The holly bush is a broad-leaf evergreen popular in landscape design for its versatility. It serves well as a low-cropped foundation planting, as a privacy screen, as a hedge or as a specimen tree for a focal point in the garden. When a holly grows too large, however, you may need to move it. Understanding the holly's root system helps ensure a successful move and adaptation to another area in the landscape.
Flower and Fruit
Holly trees flower in the spring between April and June. The plants are dioecious, meaning that although their small white flowers appear similar, one type of flower is male (stamenate) and the other is female (pistillate). The female blossoms are pollinated by insects, and only the females produce the fruit or berries. Both male and female plants must be present in the landscape to produce the red and orange berries. Allow small holly trees to flower before transplanting so the sex of the plants is identified.
Because young hollies have both a taproot and a prolific lateral root system, they transplant easily. The taproot is a thick stalk of root that extends straight down beneath the plant to stabilise it and draw supplemental water and nutrients from deeper soil. The lateral roots extend out horizontally from the taproot of the plant, and lie closer to the surface. They are thinner and more fragile than the
taproot; however, they provide the main source of the plant's water and nutrients.
Transplant hollies during the dormant season, between November and March. Small holly trees may be transplanted with bare roots, but the roots must be kept moist during the transplanting process. Keep the roots of larger plants intact in a ball of soil, and covered with burlap to retain moisture and provide protection.
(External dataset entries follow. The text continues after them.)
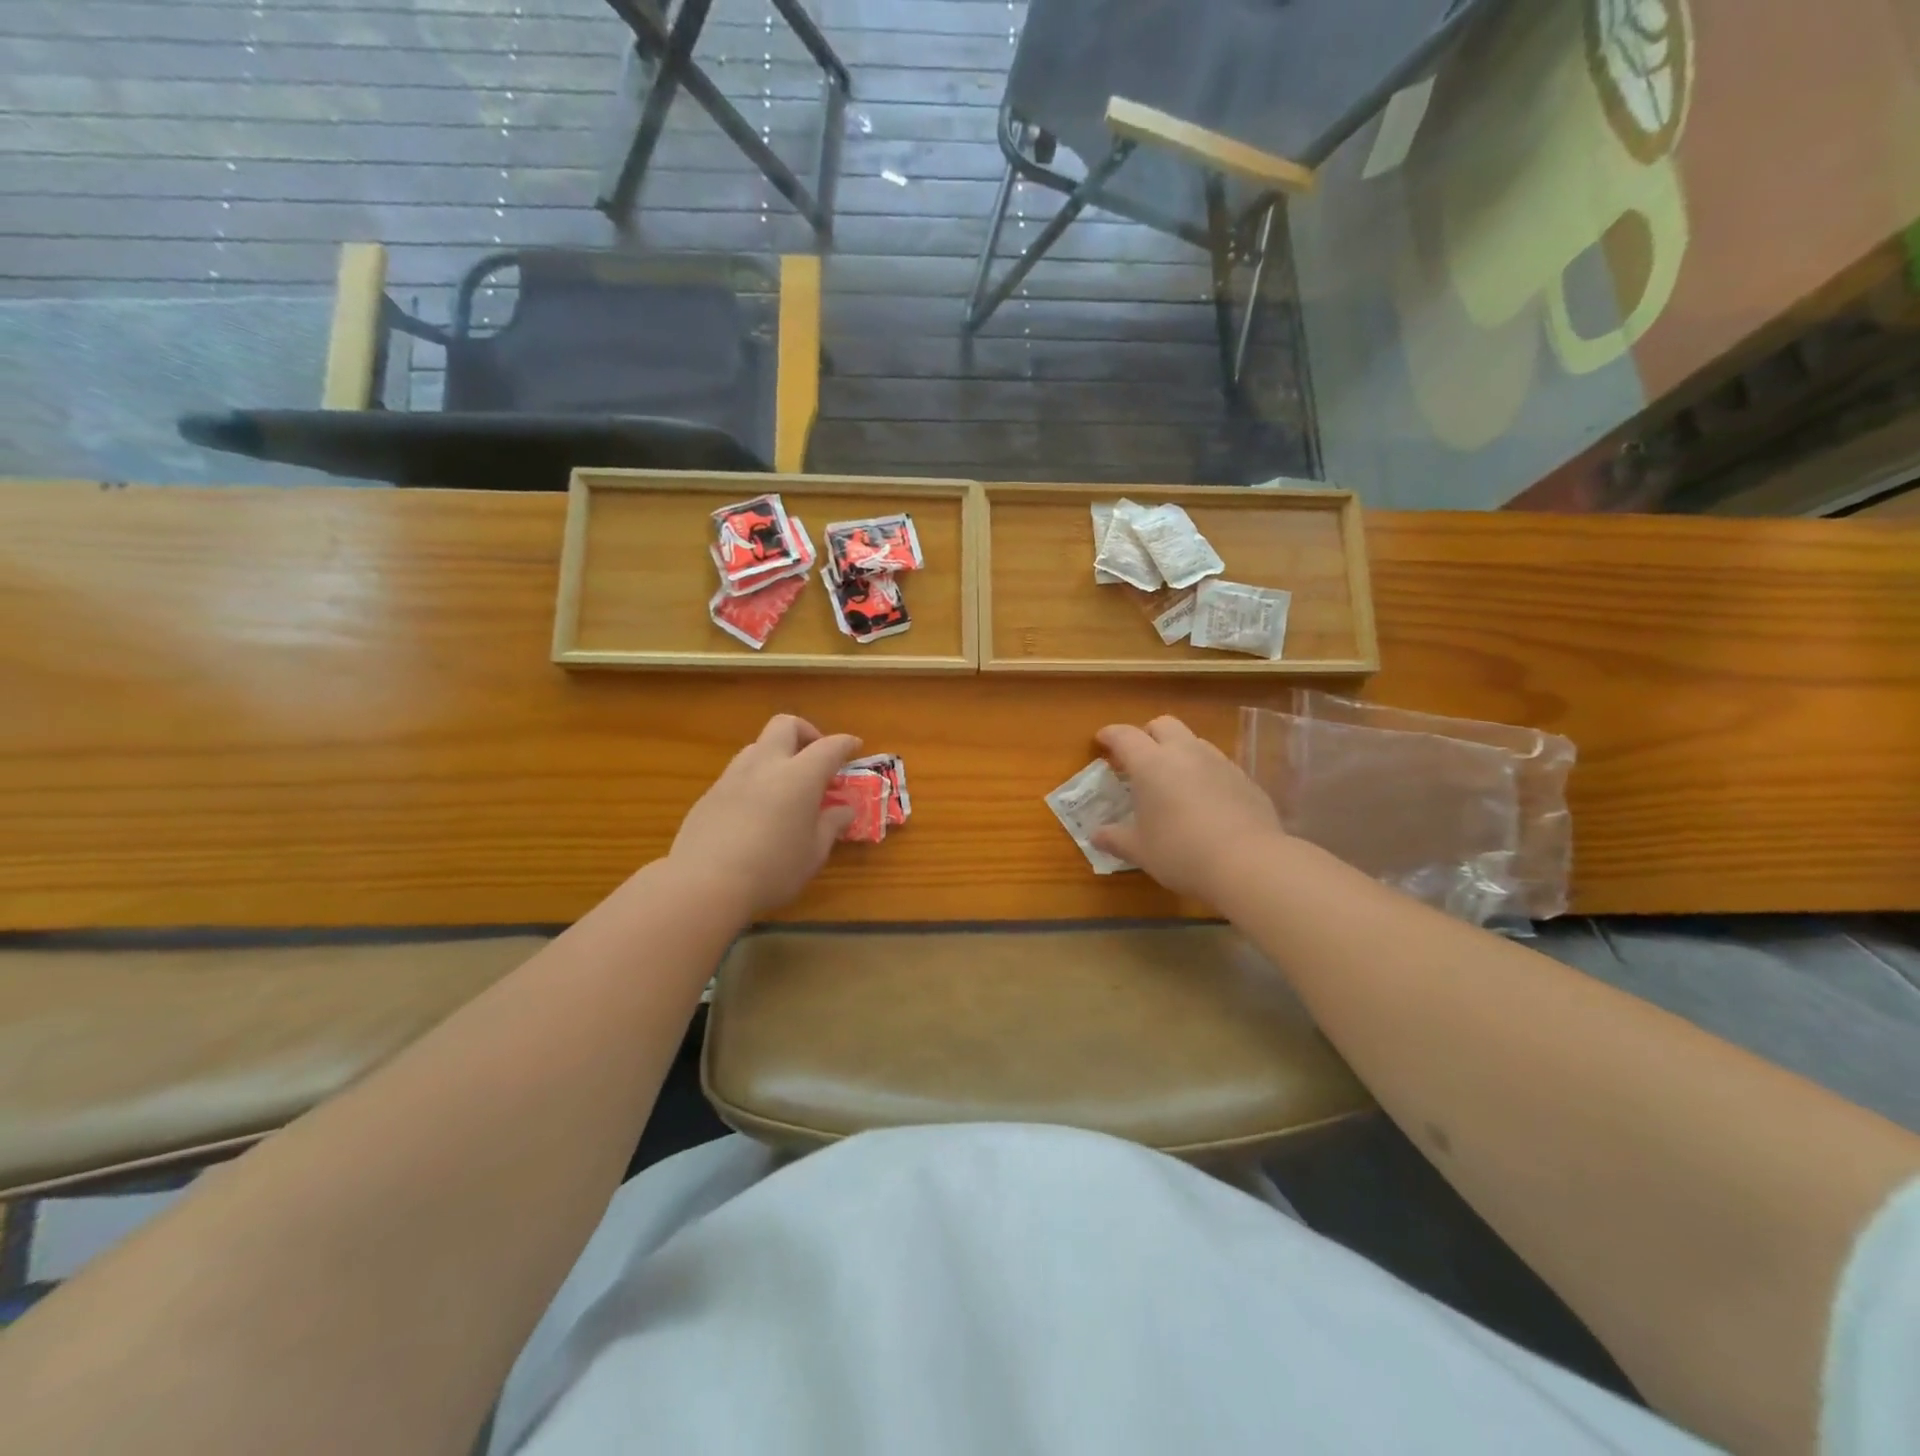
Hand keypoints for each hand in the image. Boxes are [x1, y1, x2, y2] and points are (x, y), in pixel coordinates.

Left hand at [668, 714, 861, 918]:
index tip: (855, 747)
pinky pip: (738, 773)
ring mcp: (733, 777)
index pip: (829, 747)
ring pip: (757, 746)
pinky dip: (755, 778)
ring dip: (777, 754)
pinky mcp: (710, 794)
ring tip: (786, 784)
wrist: (705, 884)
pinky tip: (757, 809)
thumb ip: (831, 825)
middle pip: (785, 725)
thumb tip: (844, 809)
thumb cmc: (773, 869)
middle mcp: (765, 765)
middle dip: (806, 732)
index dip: (845, 743)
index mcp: (799, 776)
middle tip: (816, 756)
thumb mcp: (814, 852)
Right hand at [1091, 716, 1284, 901]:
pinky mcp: (1244, 778)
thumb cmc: (1181, 852)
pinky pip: (1217, 764)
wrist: (1249, 863)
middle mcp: (1185, 752)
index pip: (1124, 736)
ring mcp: (1219, 762)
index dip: (1110, 735)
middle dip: (1146, 735)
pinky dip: (1203, 772)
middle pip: (1162, 724)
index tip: (1101, 741)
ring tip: (1172, 780)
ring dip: (1177, 751)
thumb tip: (1097, 836)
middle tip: (1137, 760)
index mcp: (1151, 764)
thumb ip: (1115, 838)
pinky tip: (1203, 800)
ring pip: (1193, 741)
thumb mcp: (1140, 850)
Pruning the lateral roots of small holly trees to a depth of 2 to 4 feet in the year prior to transplanting encourages healthy new growth
of these roots to sustain the plant in its new location.
Raising holly plants from seed is a lengthy process, taking up to three years for seeds to germinate naturally. Vegetative reproduction is an alternative. Holly is reproduced from cuttings taken in August, September or December. Take cuttings from the current season's ripened wood, with a small section of two-year-old wood, including leaves. Set these cuttings at a slant in 6 inches of moist peatmoss and soil, with the leaves lying flat on the soil surface, until they sprout and develop roots. When they develop roots, transplant them. Root cuttings are not successful for propagation.